Por isso, vamos reestruturar nossos serviços. Suspenderemos atividades independentes e intensificaremos a supervisão em nossas operações. De agora em diante, exigimos a presença de dois ou mais exorcistas em cada missão para aumentar a segurança e a eficácia.
Além disso, os valores dos nossos serviços serão reajustados, com um aumento de 25% em relação aos valores anteriores. Também garantimos ao governo acesso aos registros detalhados de cada missão.
Essas mudanças são necessárias para garantir a excelência em nossas atividades e a segurança de todos os envolvidos. Agradecemos sua compreensão e apoio.”
— Merda… é sério isso? — reclama Yamasaki, tão insatisfeito que apoia o pescoço no sofá e mira o teto, desligando imediatamente, interrompendo a transmissão, — Velho broxa! Sério que terei que aguentar outra pessoa? Por quê? Por que Elum? Minha vida já é uma desgraça! Por que haveria de me castigar? — continua, como uma criança birrenta.

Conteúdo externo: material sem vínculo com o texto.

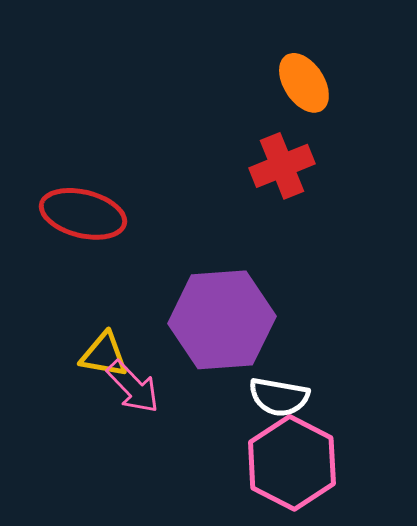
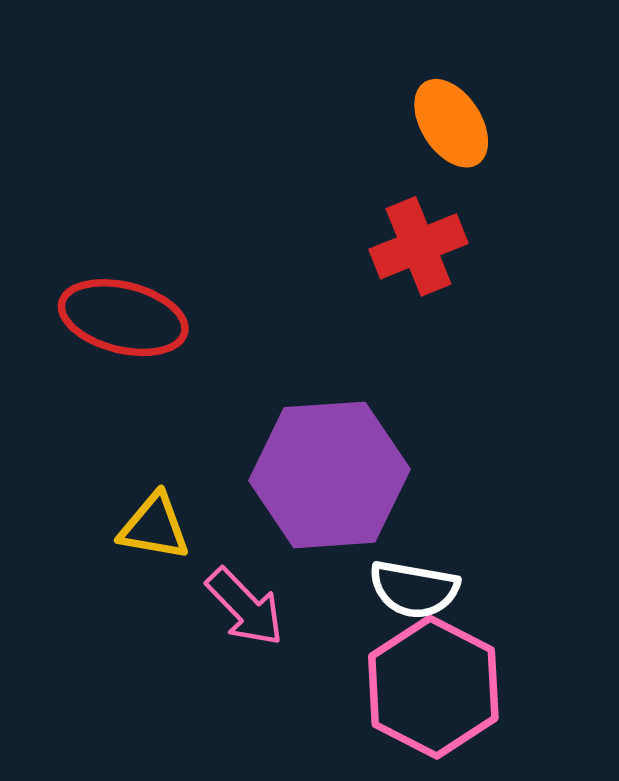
pink arrow: (133, 387) -> (245, 607), moved

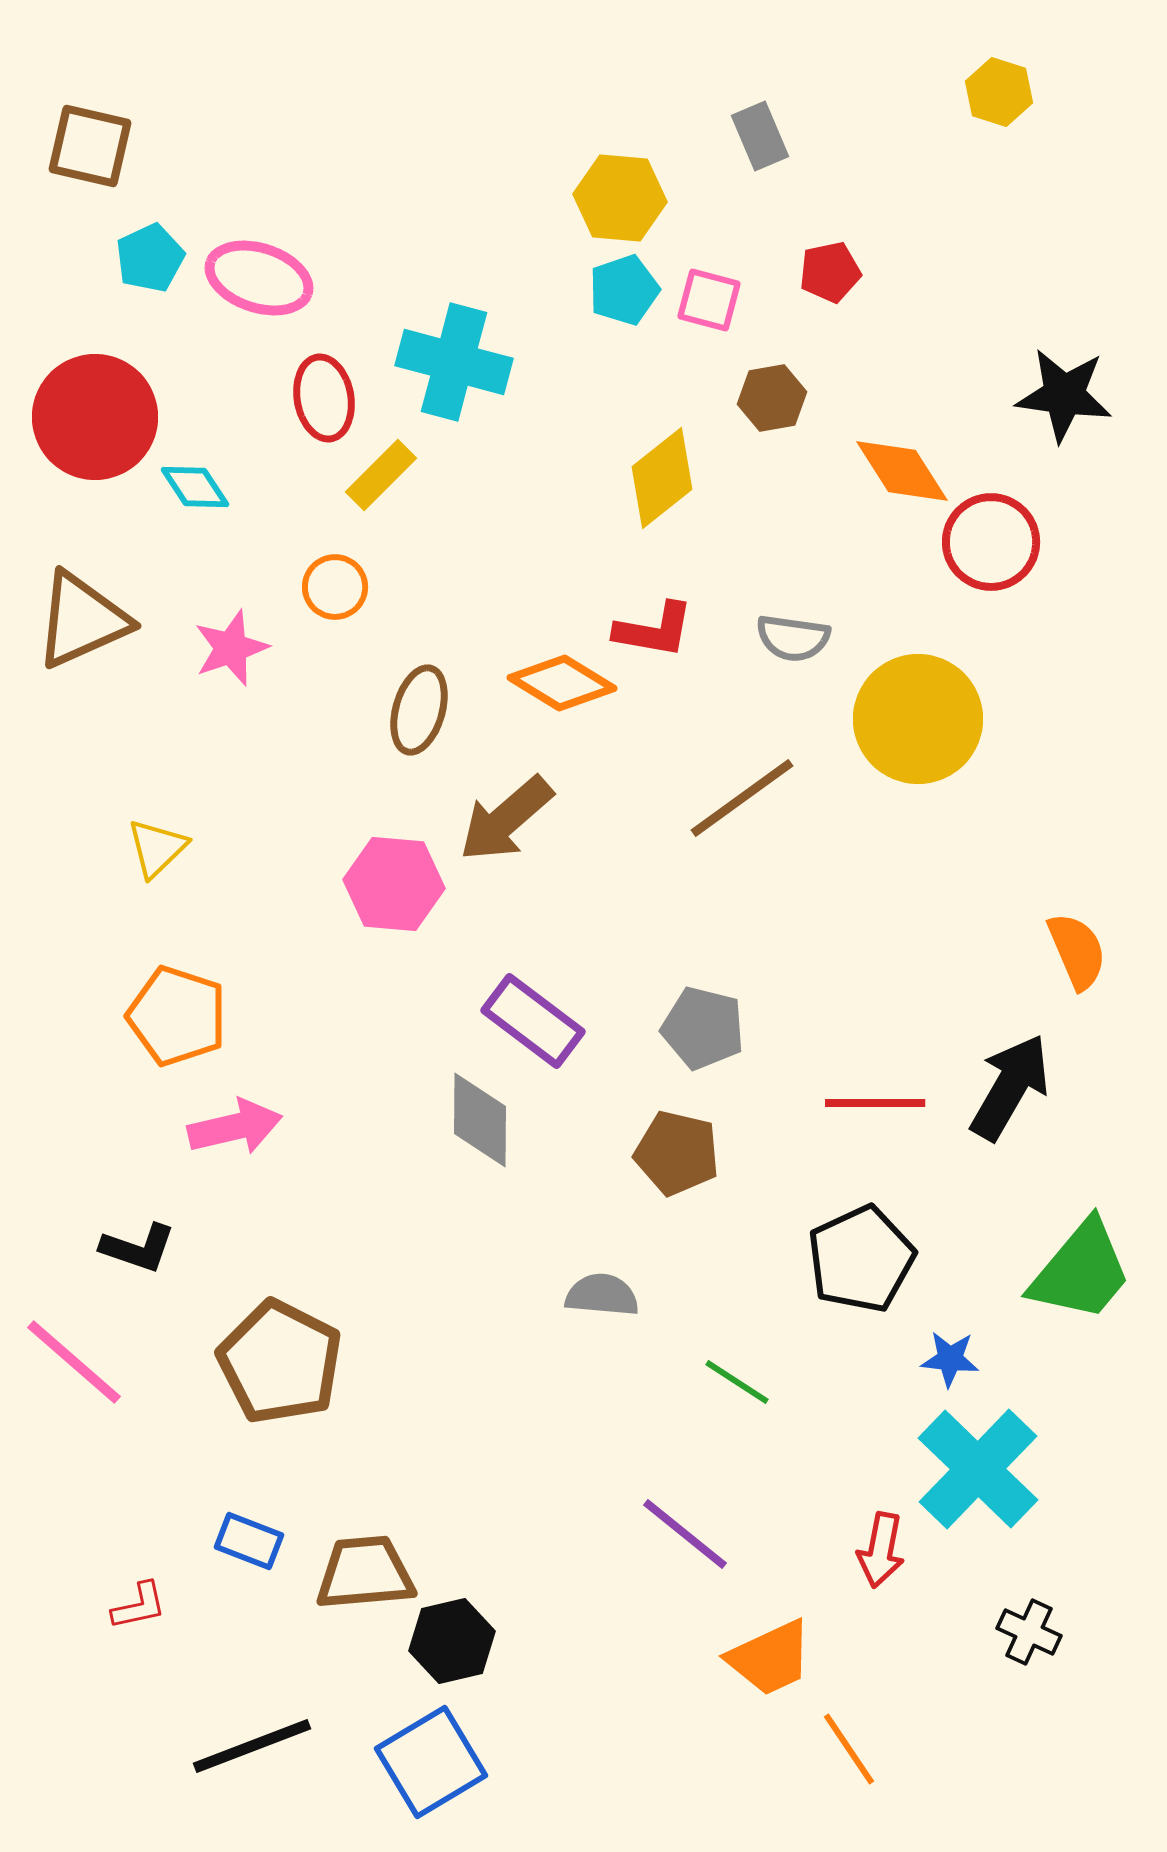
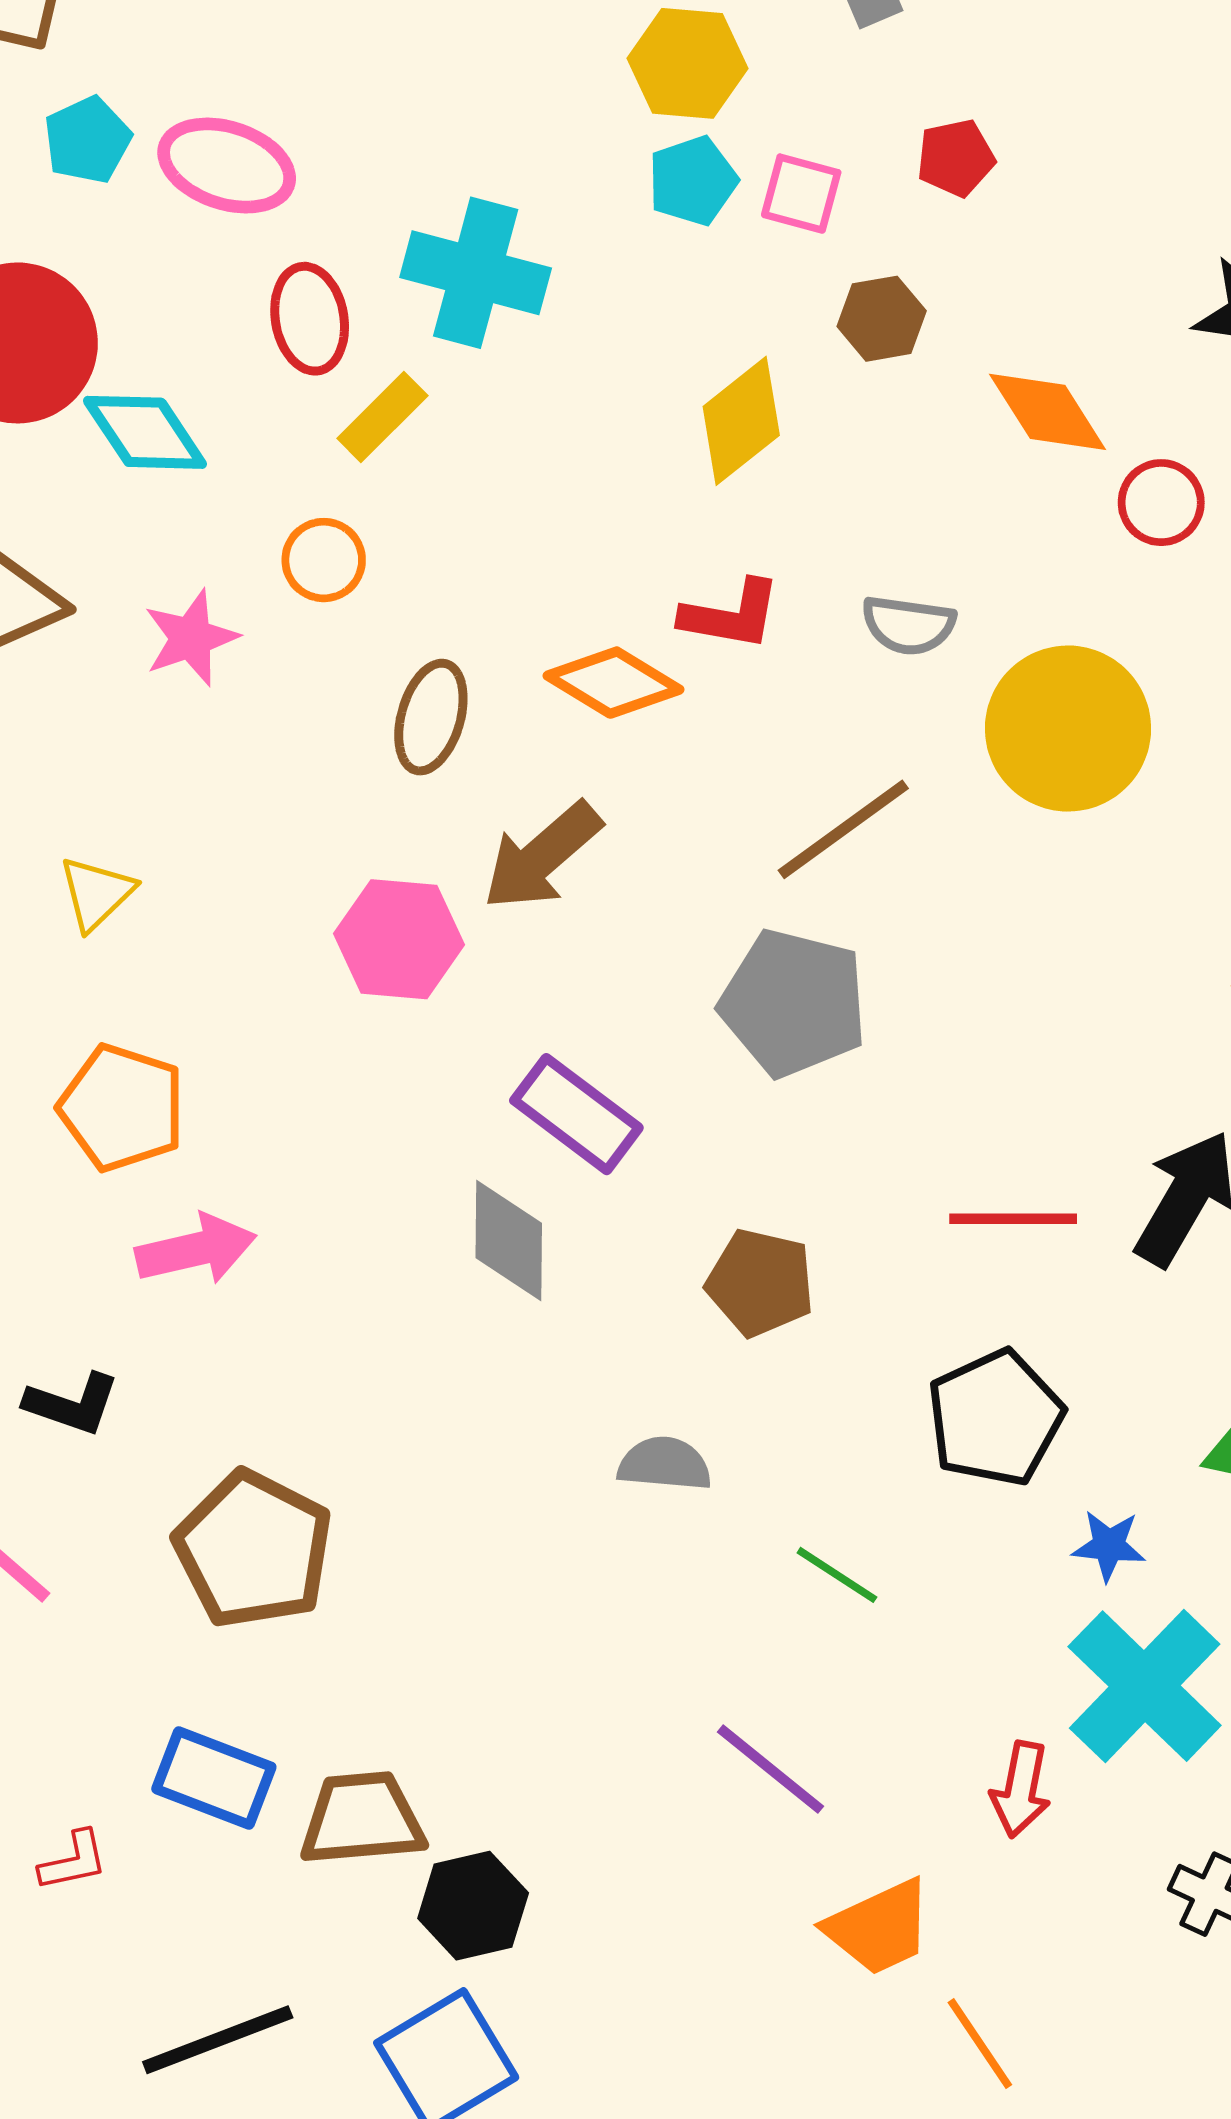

— Quanto drama, você não trabalhou com outros exorcistas antes? Os que eu matei? — diz Azaael, ainda ali, ele esteve o tempo todo o observando.
— Faz mais de um ano… desde então, só aguentar você já me foi suficiente, imagina ter que ceder à opinião de outra pessoa? Que horror!

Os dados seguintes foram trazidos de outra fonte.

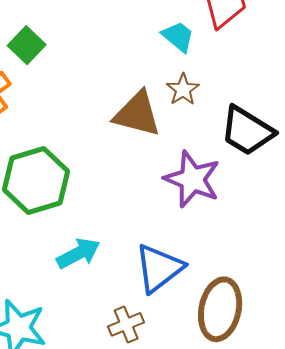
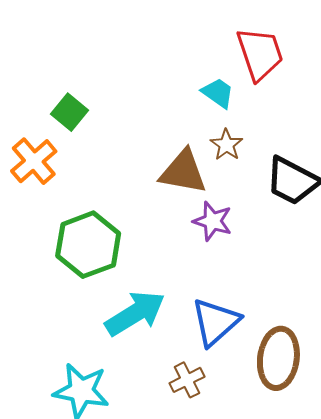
purple star: (192, 179) -> (213, 221), moved, size x0.7
cyan arrow: (78, 253) -> (135, 313), size x1.4

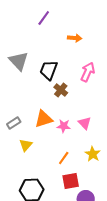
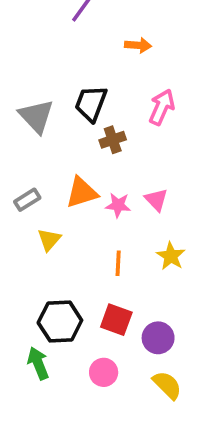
gray triangle: (19, 61) -> (36, 116), moved
brown cross: (61, 90) -> (113, 140), turned 32
orange line: (64, 158) -> (118, 263), turned -32
red square: (71, 181) -> (116, 320), moved, turned 30

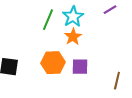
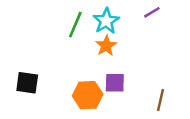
orange hexagon: (53, 63) -> (88, 95), moved

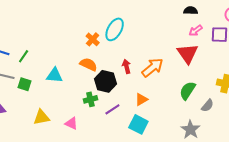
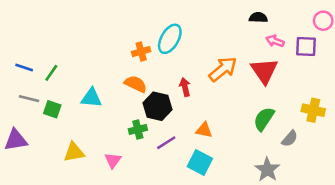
black semicircle: (191, 11) -> (258, 18), moved
pink arrow: (196, 31) -> (275, 41), turned 56
orange cross: (93, 39) -> (141, 52), turned 32
orange arrow: (153, 67) -> (223, 69), moved
orange triangle: (141, 99) -> (204, 130), turned 40
pink triangle: (71, 123) -> (113, 160), turned 40

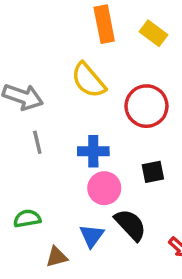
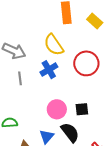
blue cross: (93, 151) -> (49, 70), moved, turned -36
black square: (153, 172) -> (82, 109), moved

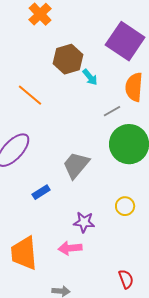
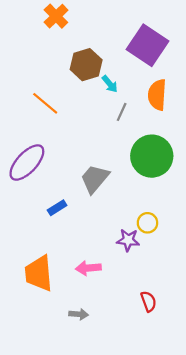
gray line: (112, 111) -> (122, 112), moved, turned -36
purple star: (84, 222) -> (128, 240), moved

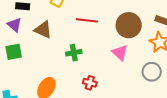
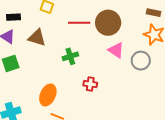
brown circle: (129, 25) -> (108, 23), moved
gray circle: (152, 72) -> (141, 61), moved

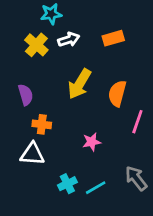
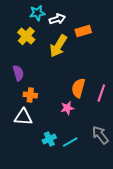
white arrow: (69, 40) -> (57, 19), moved
yellow arrow: (79, 84) -> (58, 46), moved
orange semicircle: (117, 93) -> (78, 88), moved

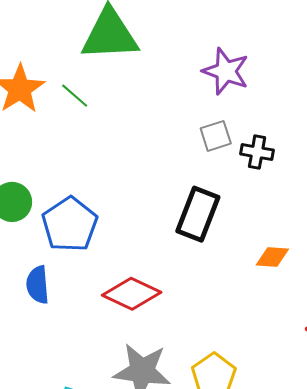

— No final, eu que estou te aguentando, pirralho! Sou um rei demônio! Que vive como um ratinho em cativeiro! — ele diz irritado, e então, uma forte ventania bate contra a janela, tremulando-a enquanto o demônio o fita da escuridão, — Por falar nisso, você podia me deixar assumir um pouquinho, né? — vocifera, se desprendendo das garras das sombras lentamente.
Ele se ergue do sofá e, sem paciência, coloca as mãos nos bolsos, endireitando sua postura.
— Assumir? Lá vem… — ele murmura, vendo diante de si novamente aquela rara figura se mostrar.
O rei, Azaael, que não via desde que fizeram o maldito contrato, de cabelos até a cintura, brancos como a própria pele, pálida como a um defunto. Entre seus fios grisalhos, há dois chifres vermelhos, remetentes a seu infame apelido e sua verdadeira forma, o dragão feroz de escamas vermelhas.
Suas orelhas são pontudas e seus dentes afiados, como a de uma fera, que de forma grotesca está aberta, derramando o próprio sangue em seu corpo, parcialmente coberto por um quimono milenar datado dos primeiros ciclos da humanidade.
O sangue fervente e de tom avermelhado mancha seu corpo musculoso e todo tatuado, marcado por chamas negras ao redor de sua figura mitológica, tão demoníaca quanto essa forma.
— Isso! Eu vou até o distrito fantasma, mato uns demônios, ou quem me interessar, e então retorno… como antes — ele diz, refletindo o brilho de seus olhos como lava fervente.
— Como antes… Hm… bem, eu não planejava fazer nada, então… — dizia distraído, mas, no mesmo instante, sente um movimento imperceptível, e quando percebe, vê a mão de Azaael atravessar seu peito, o sangue caindo sob seus pés, a visão turva enquanto o som agoniante de seus gemidos ecoa, — filha da puta… não era para fazer assim… — pragueja, enquanto o seu sangue escorre de seus lábios, o demônio retira sua mão, ensanguentada.
— Ah, sério? Foi… mal, pirralho… — ironiza, com um sorriso de orelha a orelha em sua face, e então, Yamasaki tomba ali, na sala e sob seus pés, seu sangue, um vermelho tão escuro que parece negro, se espalha.